American Zionism may be faulted as too submissive, its leadership a 20th century carry-over of the centuries-long and mostly ineffective European “court Jew” tradition in back-door appeal to President Roosevelt’s inaction during the unfolding tragedy of European Jewry. In hindsight, with the enormity of the Holocaust as backdrop, it is easy to overlook that before and during the years of the Holocaust the threat to American Jewry from American antisemitism was also great. The 1915 lynching of Leo Frank, a child of the German establishment, came as a bolt from the blue. And denial of that threat both maintained faith in the faith in American exceptionality, and dependency on the president for protection. Given the intensity of popular antisemitism raging in the streets; of government and bureaucratic antisemitism inspiring Congress’s 1924 antisemitic legislation slamming shut the gates of American refuge to Jews; by the Roosevelt Administration’s policy of hiding behind that legislation and effectively condemning European Jewry to Auschwitz: it is unlikely that a braver and more forceful Zionist leadership would have proved more successful.

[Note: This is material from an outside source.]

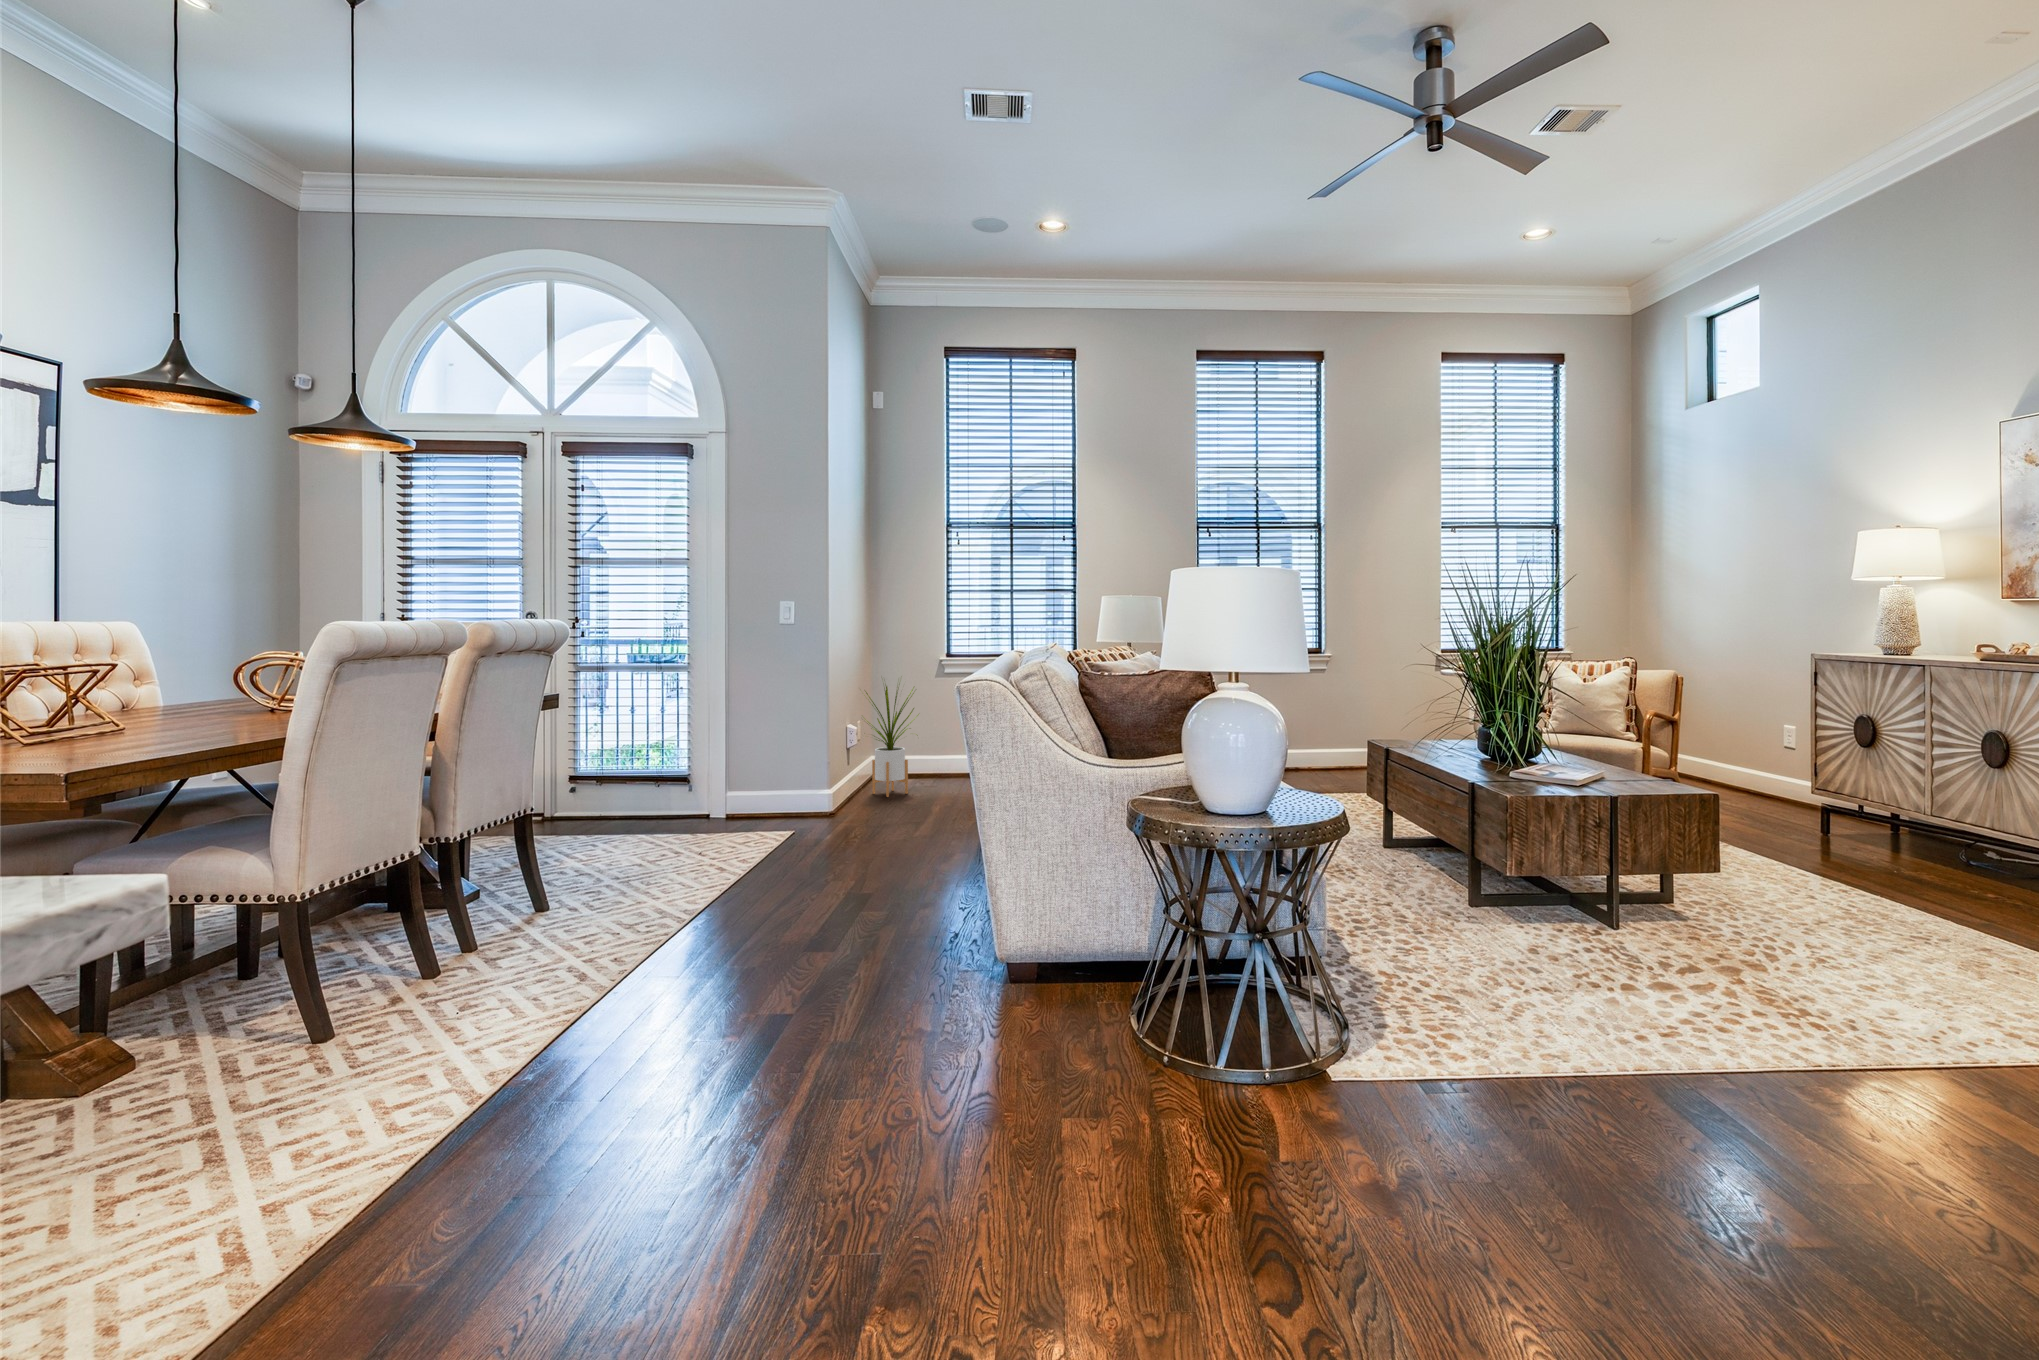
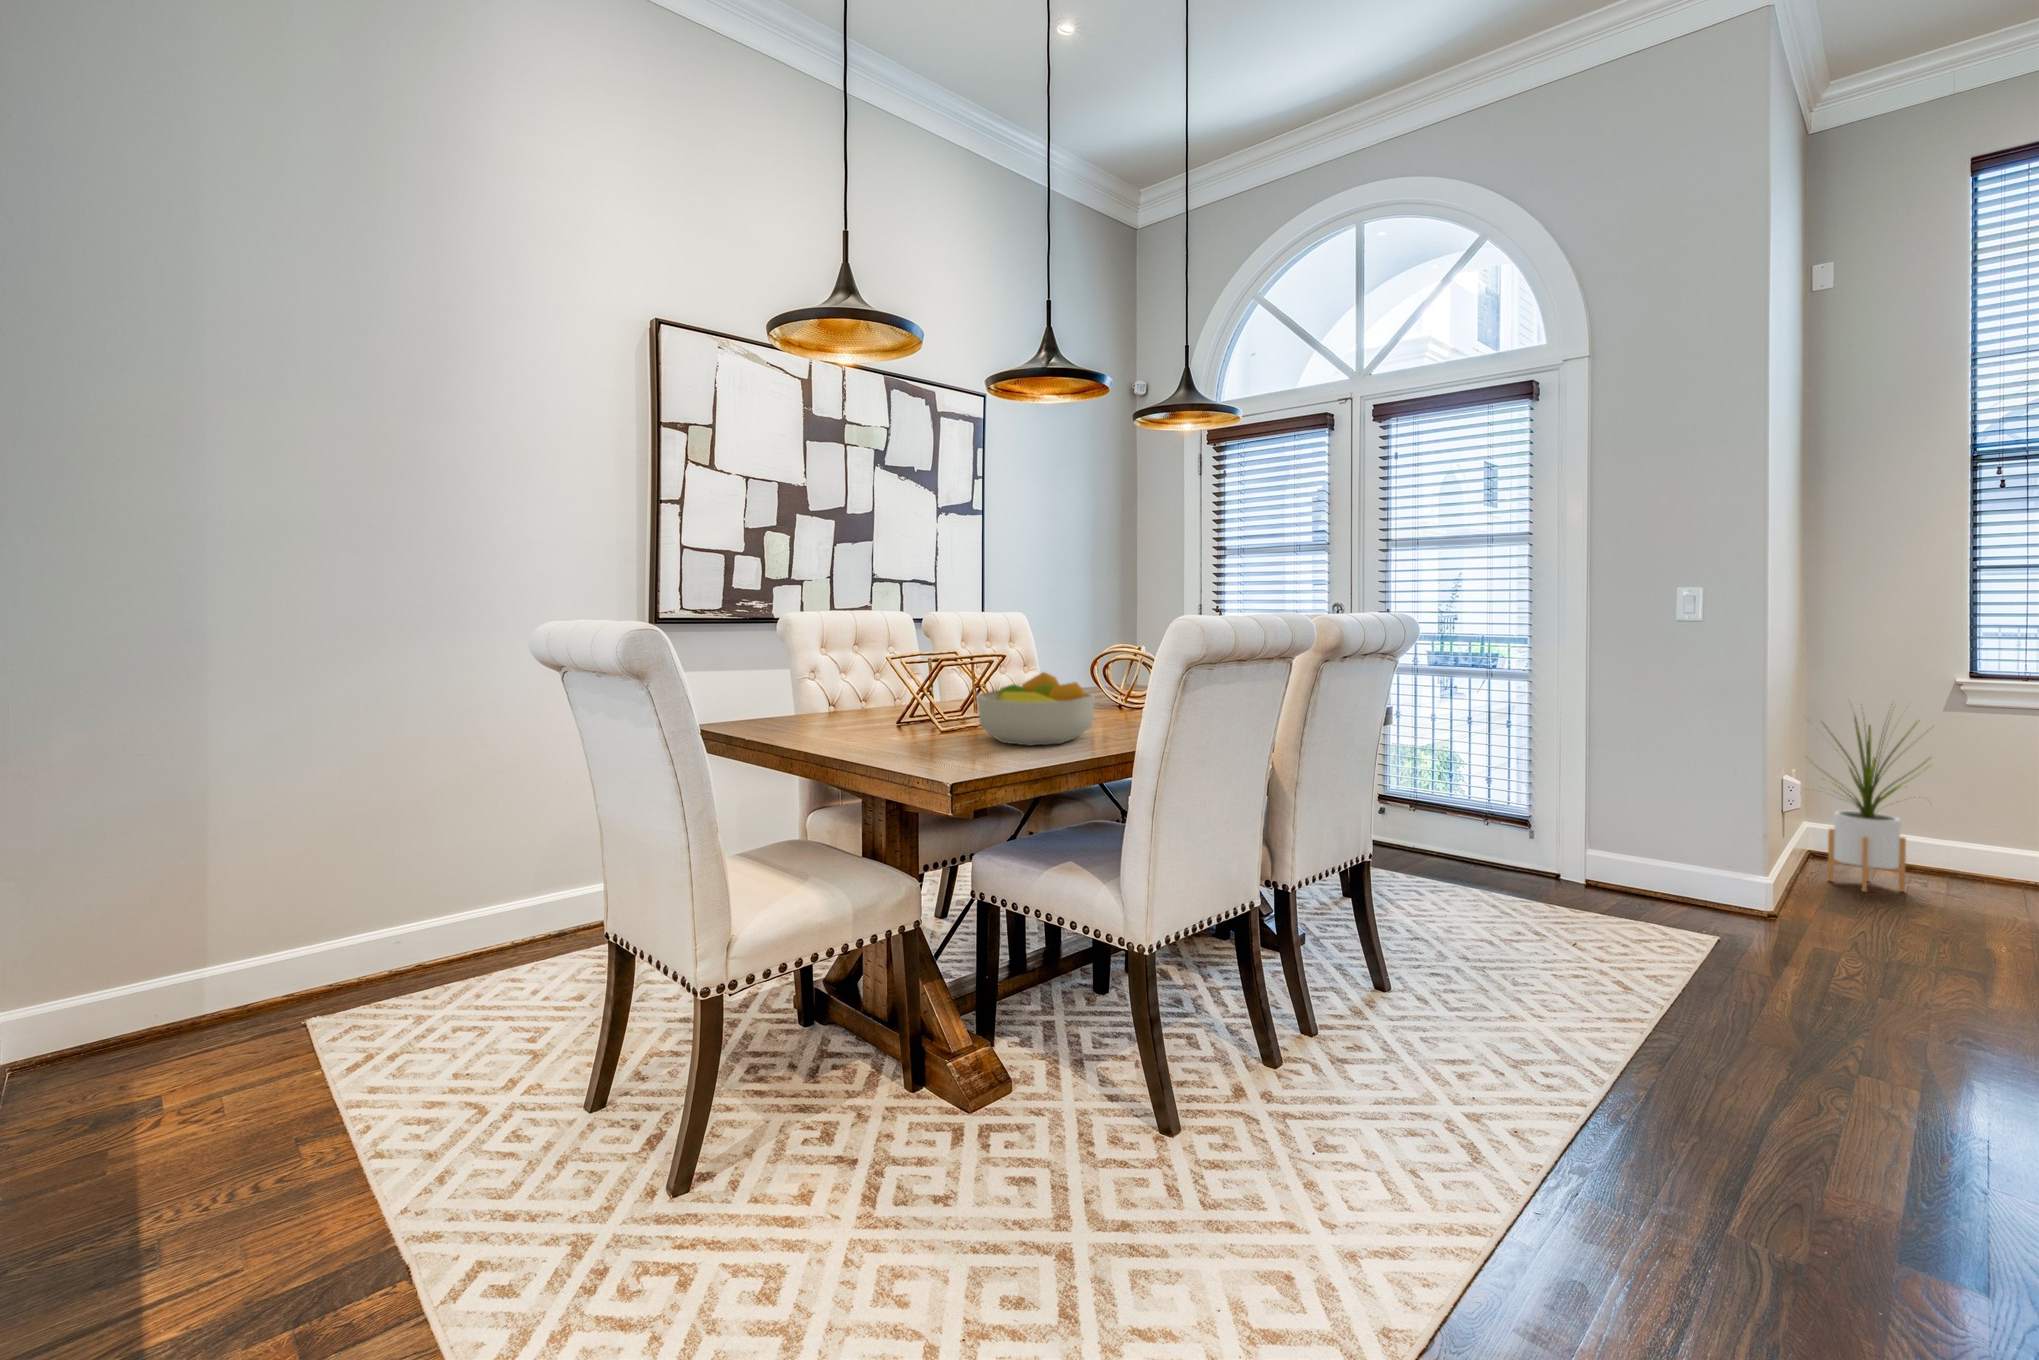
fruit bowl: none [86,676,239,743] -> present [977,672,1095,745]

Where American Zionism was successful was, even in the face of continuing antisemitism following the war was in remaining committed to the Biltmore Declaration and its call for a Jewish refuge in Palestine. If American Zionism was unable to impact the unfolding Holocaust, it maintained the vision and commitment to a state for the survivors. And despite unrelenting opposition by US government bureaucrats to a Jewish state, the unrepentant antisemitism of the US State Department, when partition came to a vote in the United Nations in November, 1947, President Truman, supported the creation of a state for the Jews.